Segment Open
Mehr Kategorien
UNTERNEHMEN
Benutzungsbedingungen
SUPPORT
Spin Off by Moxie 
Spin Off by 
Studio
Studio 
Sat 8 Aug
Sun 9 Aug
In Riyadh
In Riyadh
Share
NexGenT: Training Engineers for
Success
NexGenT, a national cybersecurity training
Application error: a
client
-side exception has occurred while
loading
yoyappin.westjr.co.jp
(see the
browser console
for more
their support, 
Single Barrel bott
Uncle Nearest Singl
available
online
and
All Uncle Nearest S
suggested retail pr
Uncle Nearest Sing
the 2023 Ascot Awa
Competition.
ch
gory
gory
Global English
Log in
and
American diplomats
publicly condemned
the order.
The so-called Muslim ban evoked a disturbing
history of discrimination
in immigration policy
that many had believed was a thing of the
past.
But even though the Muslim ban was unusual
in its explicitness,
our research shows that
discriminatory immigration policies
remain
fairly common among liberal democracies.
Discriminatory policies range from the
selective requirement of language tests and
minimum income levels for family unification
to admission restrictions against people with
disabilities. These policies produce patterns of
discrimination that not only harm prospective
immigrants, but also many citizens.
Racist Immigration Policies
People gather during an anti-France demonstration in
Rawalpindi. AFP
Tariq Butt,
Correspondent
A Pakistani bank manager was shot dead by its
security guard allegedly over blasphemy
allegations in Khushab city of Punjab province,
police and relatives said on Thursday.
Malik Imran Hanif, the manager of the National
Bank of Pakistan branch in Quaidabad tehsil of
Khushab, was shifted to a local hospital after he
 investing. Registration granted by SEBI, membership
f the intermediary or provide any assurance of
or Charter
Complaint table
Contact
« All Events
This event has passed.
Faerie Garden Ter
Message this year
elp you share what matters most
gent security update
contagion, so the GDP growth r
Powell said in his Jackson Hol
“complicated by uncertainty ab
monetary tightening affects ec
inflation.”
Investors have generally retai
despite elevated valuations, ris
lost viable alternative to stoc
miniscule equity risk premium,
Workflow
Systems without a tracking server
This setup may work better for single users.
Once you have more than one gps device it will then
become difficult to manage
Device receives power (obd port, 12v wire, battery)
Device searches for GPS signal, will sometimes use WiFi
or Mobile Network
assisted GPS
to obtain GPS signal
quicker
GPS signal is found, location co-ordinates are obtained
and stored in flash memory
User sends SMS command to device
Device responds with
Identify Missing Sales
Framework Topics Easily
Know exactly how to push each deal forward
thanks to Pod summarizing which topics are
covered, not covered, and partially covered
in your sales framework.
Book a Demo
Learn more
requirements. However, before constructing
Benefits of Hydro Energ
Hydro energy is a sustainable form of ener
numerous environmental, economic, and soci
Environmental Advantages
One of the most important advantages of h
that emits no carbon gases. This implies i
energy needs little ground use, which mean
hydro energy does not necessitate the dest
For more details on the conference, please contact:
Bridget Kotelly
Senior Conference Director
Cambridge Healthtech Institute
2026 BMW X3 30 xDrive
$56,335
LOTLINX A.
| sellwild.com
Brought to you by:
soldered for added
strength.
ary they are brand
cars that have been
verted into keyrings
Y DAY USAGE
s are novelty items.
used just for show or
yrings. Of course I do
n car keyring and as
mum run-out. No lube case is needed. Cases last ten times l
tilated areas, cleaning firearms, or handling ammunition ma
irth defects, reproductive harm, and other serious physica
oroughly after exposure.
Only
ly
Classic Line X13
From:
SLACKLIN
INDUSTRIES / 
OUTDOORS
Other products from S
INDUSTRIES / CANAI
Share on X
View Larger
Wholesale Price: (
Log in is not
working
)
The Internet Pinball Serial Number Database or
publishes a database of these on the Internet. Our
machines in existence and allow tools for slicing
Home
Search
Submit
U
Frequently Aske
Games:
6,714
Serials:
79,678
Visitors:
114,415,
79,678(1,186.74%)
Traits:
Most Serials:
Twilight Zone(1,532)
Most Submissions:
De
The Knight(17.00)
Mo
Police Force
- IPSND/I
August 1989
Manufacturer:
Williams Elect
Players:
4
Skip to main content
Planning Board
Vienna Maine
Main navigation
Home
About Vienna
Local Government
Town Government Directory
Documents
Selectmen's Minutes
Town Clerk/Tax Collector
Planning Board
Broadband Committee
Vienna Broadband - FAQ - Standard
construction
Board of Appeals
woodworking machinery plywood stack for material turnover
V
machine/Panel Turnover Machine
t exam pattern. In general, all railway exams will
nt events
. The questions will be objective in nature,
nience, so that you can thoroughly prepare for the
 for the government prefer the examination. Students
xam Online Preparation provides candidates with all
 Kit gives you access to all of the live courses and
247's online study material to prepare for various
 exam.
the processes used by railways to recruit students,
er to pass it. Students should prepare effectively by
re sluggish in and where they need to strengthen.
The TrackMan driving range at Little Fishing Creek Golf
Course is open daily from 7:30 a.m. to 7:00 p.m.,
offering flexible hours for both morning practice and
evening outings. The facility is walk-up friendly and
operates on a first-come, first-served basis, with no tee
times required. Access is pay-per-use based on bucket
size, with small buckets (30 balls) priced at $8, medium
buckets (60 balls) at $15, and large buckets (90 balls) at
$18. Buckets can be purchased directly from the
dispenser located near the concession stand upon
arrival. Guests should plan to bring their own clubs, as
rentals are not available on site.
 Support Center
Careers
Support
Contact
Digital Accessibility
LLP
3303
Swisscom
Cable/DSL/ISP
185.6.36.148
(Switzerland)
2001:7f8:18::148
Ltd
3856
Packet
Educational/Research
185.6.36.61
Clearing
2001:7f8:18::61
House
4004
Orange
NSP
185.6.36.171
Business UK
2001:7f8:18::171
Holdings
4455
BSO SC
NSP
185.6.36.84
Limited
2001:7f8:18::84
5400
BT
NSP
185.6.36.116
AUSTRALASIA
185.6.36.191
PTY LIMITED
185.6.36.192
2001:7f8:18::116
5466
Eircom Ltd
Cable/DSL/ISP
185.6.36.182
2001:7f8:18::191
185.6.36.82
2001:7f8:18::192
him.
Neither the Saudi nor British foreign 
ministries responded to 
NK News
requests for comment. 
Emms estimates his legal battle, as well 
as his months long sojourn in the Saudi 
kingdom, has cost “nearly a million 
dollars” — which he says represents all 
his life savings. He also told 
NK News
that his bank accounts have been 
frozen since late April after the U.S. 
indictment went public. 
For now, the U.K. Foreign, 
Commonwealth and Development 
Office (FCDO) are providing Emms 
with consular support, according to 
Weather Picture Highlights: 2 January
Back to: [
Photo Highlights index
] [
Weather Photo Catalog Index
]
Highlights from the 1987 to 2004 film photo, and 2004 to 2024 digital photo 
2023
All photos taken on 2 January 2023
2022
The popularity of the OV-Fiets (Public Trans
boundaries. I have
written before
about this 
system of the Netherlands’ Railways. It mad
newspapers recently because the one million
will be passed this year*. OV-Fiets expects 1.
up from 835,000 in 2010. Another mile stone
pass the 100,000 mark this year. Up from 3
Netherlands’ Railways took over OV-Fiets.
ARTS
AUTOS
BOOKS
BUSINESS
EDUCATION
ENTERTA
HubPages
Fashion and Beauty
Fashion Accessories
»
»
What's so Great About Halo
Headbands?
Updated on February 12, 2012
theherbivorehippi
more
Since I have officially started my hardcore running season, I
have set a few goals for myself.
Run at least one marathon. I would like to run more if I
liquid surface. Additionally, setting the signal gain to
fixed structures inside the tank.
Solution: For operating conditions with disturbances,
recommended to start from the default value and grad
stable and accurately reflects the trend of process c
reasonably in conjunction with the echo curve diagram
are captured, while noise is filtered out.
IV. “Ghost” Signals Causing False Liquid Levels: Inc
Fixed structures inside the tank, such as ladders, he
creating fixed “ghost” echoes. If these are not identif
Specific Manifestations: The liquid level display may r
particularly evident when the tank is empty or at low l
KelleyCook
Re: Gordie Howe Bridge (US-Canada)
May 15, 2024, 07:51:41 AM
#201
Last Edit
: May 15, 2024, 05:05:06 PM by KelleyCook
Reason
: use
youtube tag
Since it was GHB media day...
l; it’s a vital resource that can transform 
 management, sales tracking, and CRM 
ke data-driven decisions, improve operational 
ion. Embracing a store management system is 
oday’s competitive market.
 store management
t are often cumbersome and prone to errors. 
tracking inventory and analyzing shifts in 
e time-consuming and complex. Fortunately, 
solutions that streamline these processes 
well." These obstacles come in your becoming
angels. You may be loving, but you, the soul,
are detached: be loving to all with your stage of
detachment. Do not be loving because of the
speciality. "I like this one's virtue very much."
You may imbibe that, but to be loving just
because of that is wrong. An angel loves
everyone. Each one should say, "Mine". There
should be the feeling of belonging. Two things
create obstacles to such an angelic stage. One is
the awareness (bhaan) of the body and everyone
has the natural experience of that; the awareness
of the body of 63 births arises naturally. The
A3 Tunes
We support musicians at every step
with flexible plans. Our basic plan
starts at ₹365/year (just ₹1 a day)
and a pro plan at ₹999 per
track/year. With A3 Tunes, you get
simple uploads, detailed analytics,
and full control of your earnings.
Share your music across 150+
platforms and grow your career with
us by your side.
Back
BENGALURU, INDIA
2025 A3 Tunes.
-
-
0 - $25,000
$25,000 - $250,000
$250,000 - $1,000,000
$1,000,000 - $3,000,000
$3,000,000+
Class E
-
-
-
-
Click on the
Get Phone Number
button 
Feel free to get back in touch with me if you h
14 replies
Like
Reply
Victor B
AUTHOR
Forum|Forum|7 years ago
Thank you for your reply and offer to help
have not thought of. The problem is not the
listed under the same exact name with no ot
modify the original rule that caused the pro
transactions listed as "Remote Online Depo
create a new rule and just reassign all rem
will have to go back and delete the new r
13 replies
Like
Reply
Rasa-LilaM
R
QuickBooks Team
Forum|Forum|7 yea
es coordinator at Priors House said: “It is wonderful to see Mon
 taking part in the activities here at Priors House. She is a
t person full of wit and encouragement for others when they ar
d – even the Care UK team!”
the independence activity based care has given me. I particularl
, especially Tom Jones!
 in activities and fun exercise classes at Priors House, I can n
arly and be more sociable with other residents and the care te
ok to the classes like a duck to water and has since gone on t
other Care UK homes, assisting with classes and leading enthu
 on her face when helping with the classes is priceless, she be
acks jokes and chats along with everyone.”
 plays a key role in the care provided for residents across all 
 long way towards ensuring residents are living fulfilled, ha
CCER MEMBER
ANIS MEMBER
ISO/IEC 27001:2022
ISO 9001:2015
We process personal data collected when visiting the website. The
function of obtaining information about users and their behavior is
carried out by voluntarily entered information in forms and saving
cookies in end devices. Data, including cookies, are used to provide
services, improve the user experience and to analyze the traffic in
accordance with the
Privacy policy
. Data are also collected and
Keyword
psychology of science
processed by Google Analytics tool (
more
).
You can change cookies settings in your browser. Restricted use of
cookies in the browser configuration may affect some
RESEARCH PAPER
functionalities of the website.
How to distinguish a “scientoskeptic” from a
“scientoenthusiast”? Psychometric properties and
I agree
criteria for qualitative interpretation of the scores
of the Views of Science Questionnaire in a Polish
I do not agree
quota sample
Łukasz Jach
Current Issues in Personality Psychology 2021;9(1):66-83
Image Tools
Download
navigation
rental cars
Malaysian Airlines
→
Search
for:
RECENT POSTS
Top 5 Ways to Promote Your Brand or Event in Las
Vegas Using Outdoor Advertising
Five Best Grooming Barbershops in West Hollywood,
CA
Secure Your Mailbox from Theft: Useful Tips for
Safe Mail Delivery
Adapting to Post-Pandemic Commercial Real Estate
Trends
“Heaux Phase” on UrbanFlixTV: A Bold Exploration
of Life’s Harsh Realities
Segment Closed
## WHAT THIS TASK INVOLVES
Retype, in the same exact form, the lines of the material above from the line holding "Updated on February 12, 2012" through the line holding "Liquid Levels: Inc".

## SOLUTION
Updated on February 12, 2012
theherbivorehippi
more
Since I have officially started my hardcore running season, I
have set a few goals for myself.
Run at least one marathon. I would like to run more if I
liquid surface. Additionally, setting the signal gain to
fixed structures inside the tank.
Solution: For operating conditions with disturbances,
recommended to start from the default value and grad
stable and accurately reflects the trend of process c
reasonably in conjunction with the echo curve diagram
are captured, while noise is filtered out.
IV. “Ghost” Signals Causing False Liquid Levels: Inc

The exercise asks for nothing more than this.